1572 src/Illuminate/Foundation/Application.php
 903 src/Illuminate/Database/Eloquent/Model.php
 772 src/Illuminate/Database/Query/Builder.php
 666 composer.json
 603 src/Illuminate/Database/Eloquent/Builder.php
 565 src/Illuminate/Validation/Validator.php
 545 tests/Validation/ValidationValidatorTest.php
 517 src/Illuminate/Support/Collection.php
 510 tests/Support/SupportCollectionTest.php
 489 src/Illuminate/Routing/Router.php
 466 tests/Database/DatabaseQueryBuilderTest.php
 405 CHANGELOG.md
 394 tests/Database/DatabaseEloquentModelTest.php
 365 src/Illuminate/Support/Str.php
 324 src/Illuminate/Http/Request.php
 319 src/Illuminate/Support/helpers.php
 316 src/Illuminate/Routing/Route.php
 315 src/Illuminate/Database/Eloquent/Relations/BelongsToMany.php
 314 src/Illuminate/Foundation/helpers.php
 288 src/Illuminate/Container/Container.php
# Django top 20 files

1104 AUTHORS
 603 django/db/models/query.py
 577 django/db/models/sql/query.py
 538 docs/ref/settings.txt
 525 django/db/models/fields/__init__.py
 511 django/db/models/base.py
 480 django/contrib/admin/options.py
 468 docs/internals/deprecation.txt
 463 django/db/models/fields/related.py
 456 docs/ref/models/querysets.txt
 447 docs/ref/contrib/admin/index.txt
 432 tests/admin_views/tests.py
 423 docs/ref/django-admin.txt
 359 django/test/testcases.py
 358 django/db/models/sql/compiler.py
 358 django/conf/global_settings.py
 354 docs/ref/models/fields.txt
 349 docs/releases/1.8.txt
 340 docs/ref/templates/builtins.txt
 339 docs/releases/1.7.txt
# Nginx top 20 files

608 src/http/ngx_http_core_module.c
548 src/http/ngx_http_request.c
523 src/core/nginx.h
520 docs/xml/nginx/changes.xml
494 src/http/ngx_http_upstream.c
483 .hgtags
378 src/event/ngx_event_openssl.c
324 src/event/ngx_event_quic.c
275 src/http/modules/ngx_http_proxy_module.c
259 src/http/ngx_http_request.h
243 src/http/modules/perl/nginx.pm
239 src/http/ngx_http_core_module.h
228 src/core/nginx.c
224 src/http/ngx_http.c
198 src/http/modules/ngx_http_fastcgi_module.c
196 src/event/ngx_event.c
179 auto/modules
170 auto/sources
167 src/event/ngx_event.h
165 src/http/ngx_http.h

If we ignore files like changelogs and authors files, since they are not a functional part of the system. The files with the most changes are either part of the system’s core functionality or some kind of external dependency files.

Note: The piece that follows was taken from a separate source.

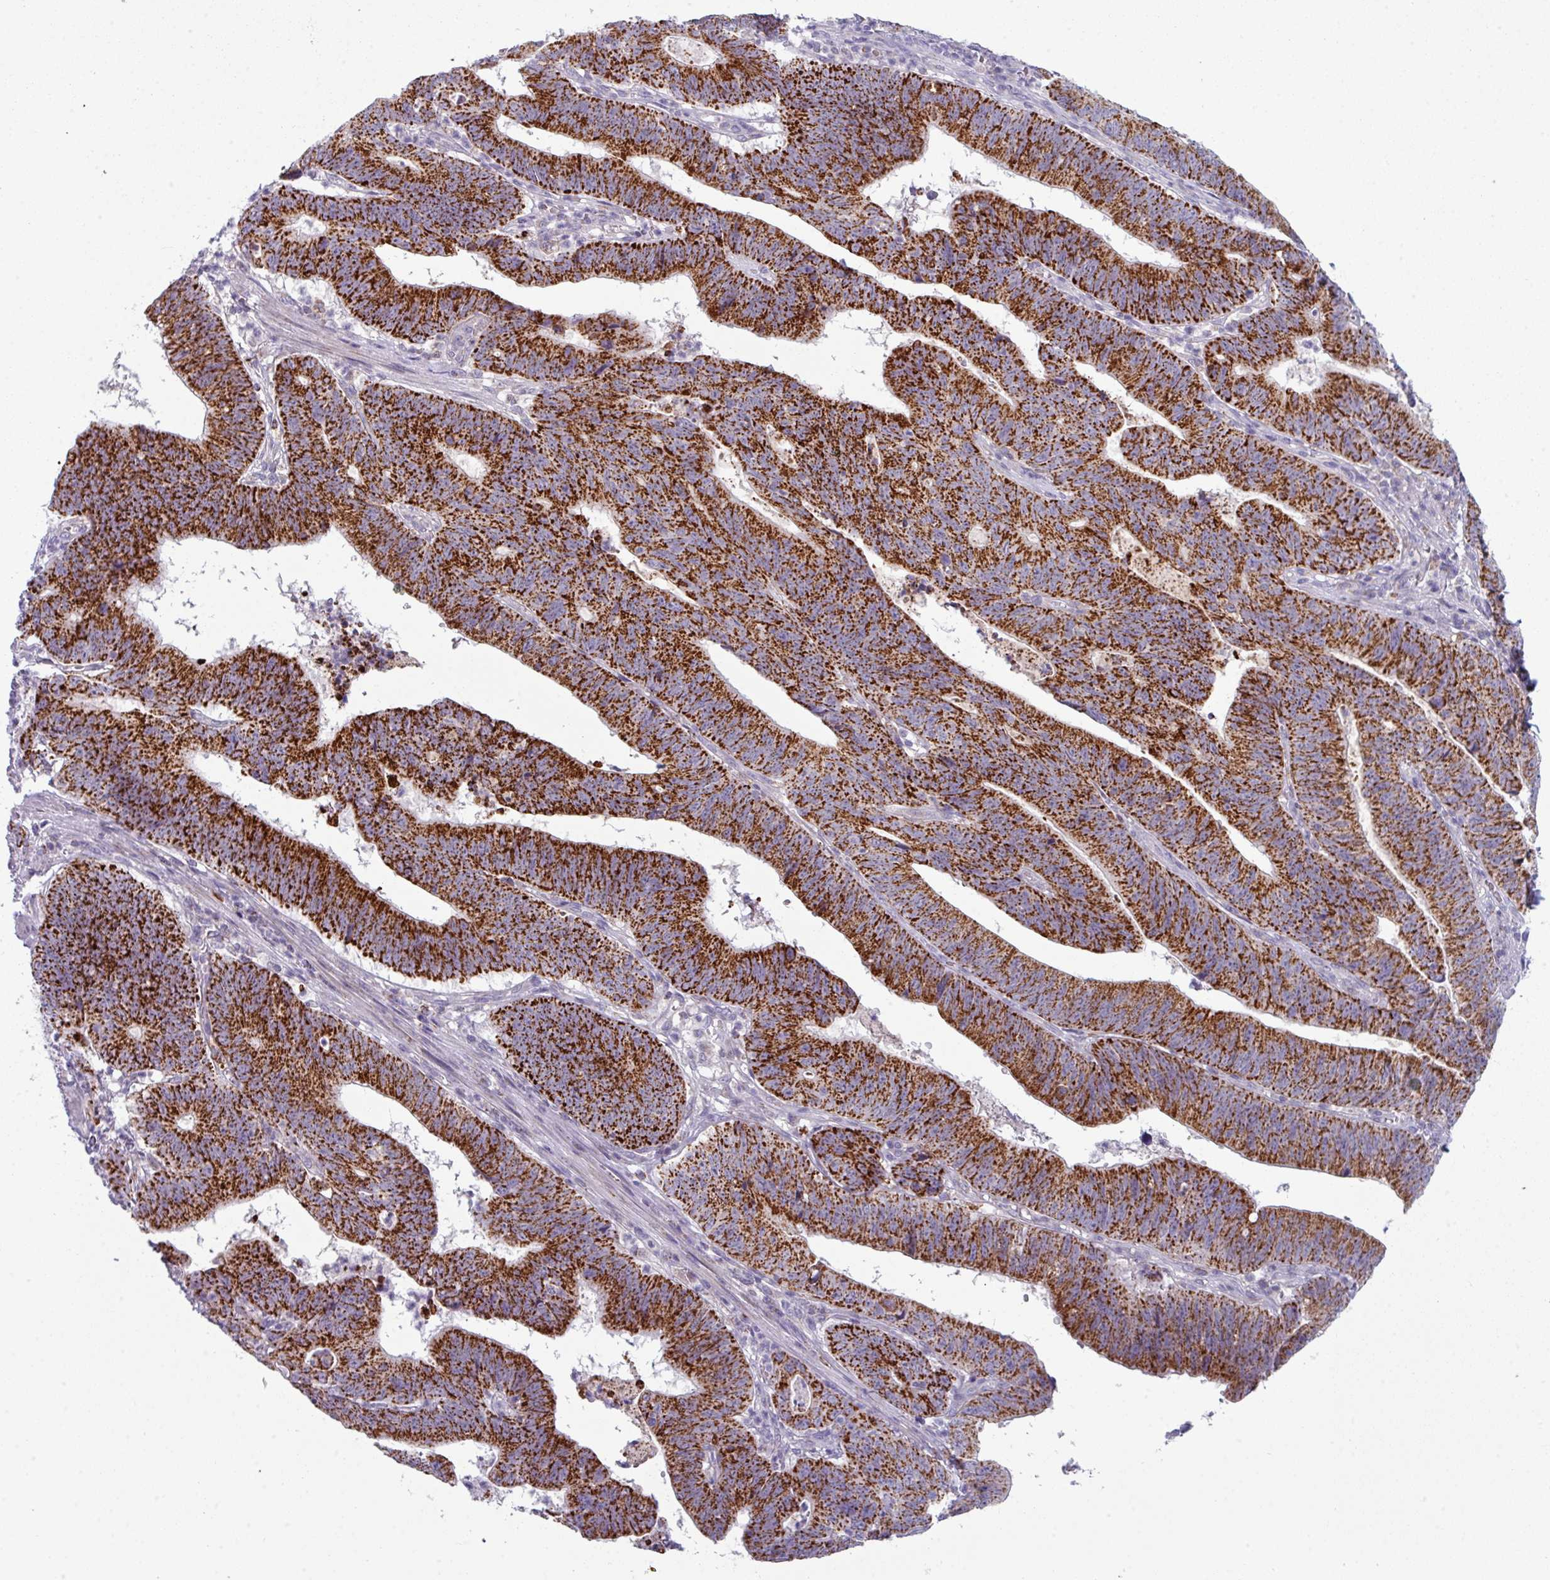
{"staining": {"intensity": "strong", "quantity": ">75%", "location": "cytoplasmic/membranous"}, "tissue": "stomach cancer", "cell_type": "Tumor cells", "image_type": "cancer", "snomed": [{"axis": "morphology", "description": "Adenocarcinoma, NOS"}, {"axis": "topography", "description": "Stomach"}], "caption": "Immunohistochemical staining of stomach adenocarcinoma demonstrates strong cytoplasmic/membranous protein staining in approximately >75% of tumor cells.", "gene": "ZNF615", "patient": {"sex": "male", "age": 59}}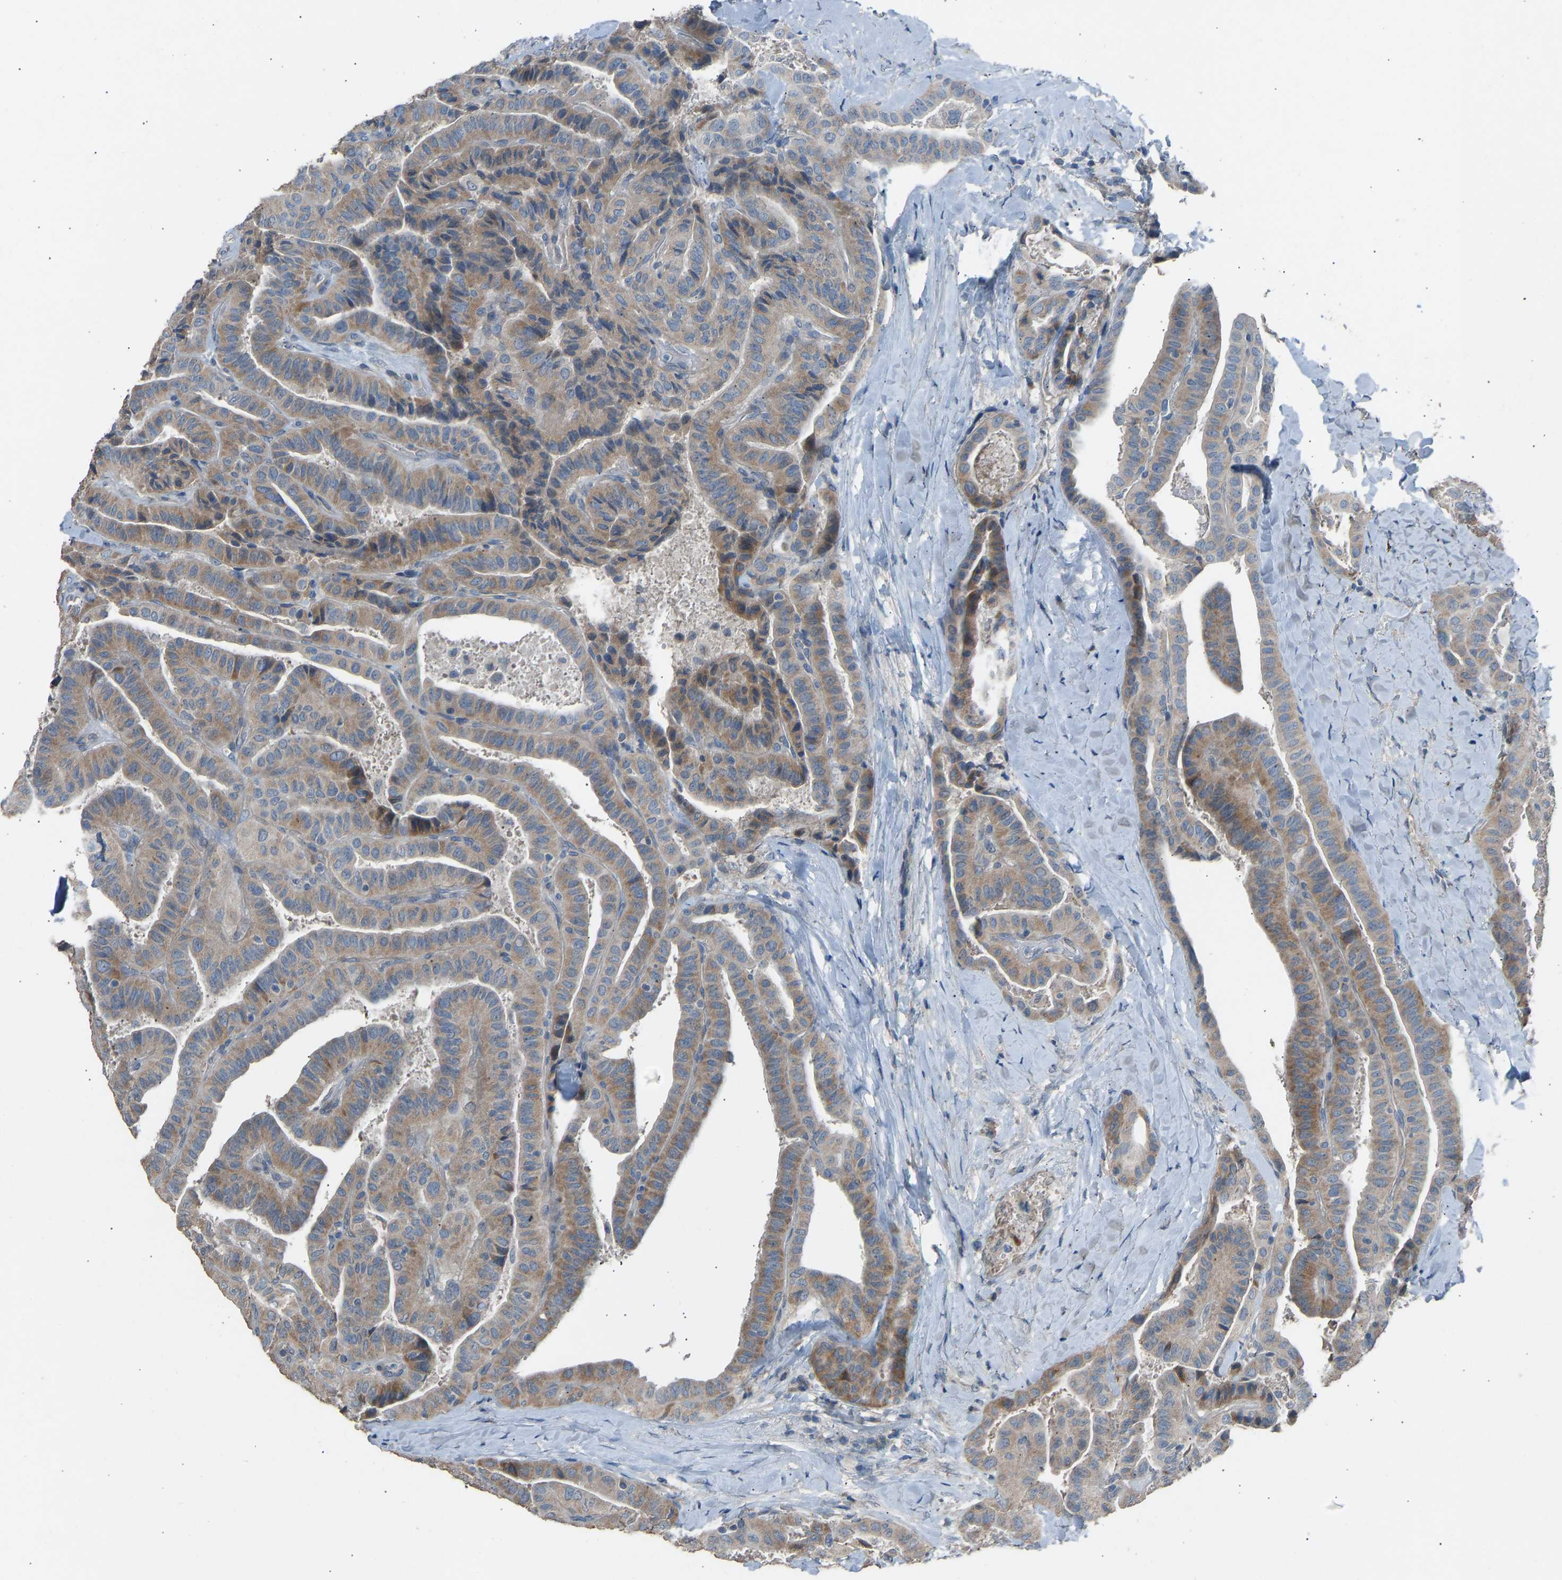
{"staining": {"intensity": "moderate", "quantity": ">75%", "location": "cytoplasmic/membranous"}, "tissue": "thyroid cancer", "cell_type": "Tumor cells", "image_type": "cancer", "snomed": [{"axis": "morphology", "description": "Papillary adenocarcinoma, NOS"}, {"axis": "topography", "description": "Thyroid gland"}], "caption": "A micrograph of papillary adenocarcinoma (thyroid) stained for a protein demonstrates moderate cytoplasmic/membranous brown staining in tumor cells. Immunohistochemistry (ihc) stains the protein in brown and the nuclei are stained blue.", "gene": "TGFBR3", "patient": {"sex": "male", "age": 77}}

This is a very good strategy to explore an unknown system. Focus on the top files, which are the core functionality of the system. Check out the content of those files; read the commit messages with git log --follow. You can get a lot of valuable information pretty quickly.

Another use case is to find the most critical parts of the system. In order to test them more and refactor them if it’s needed. Testing the right parts of the system will save time and resources while making it more reliable. Refactoring is a good idea as well, since you’ll probably spend more time there and want the system to be clean and nice in the most impactful places.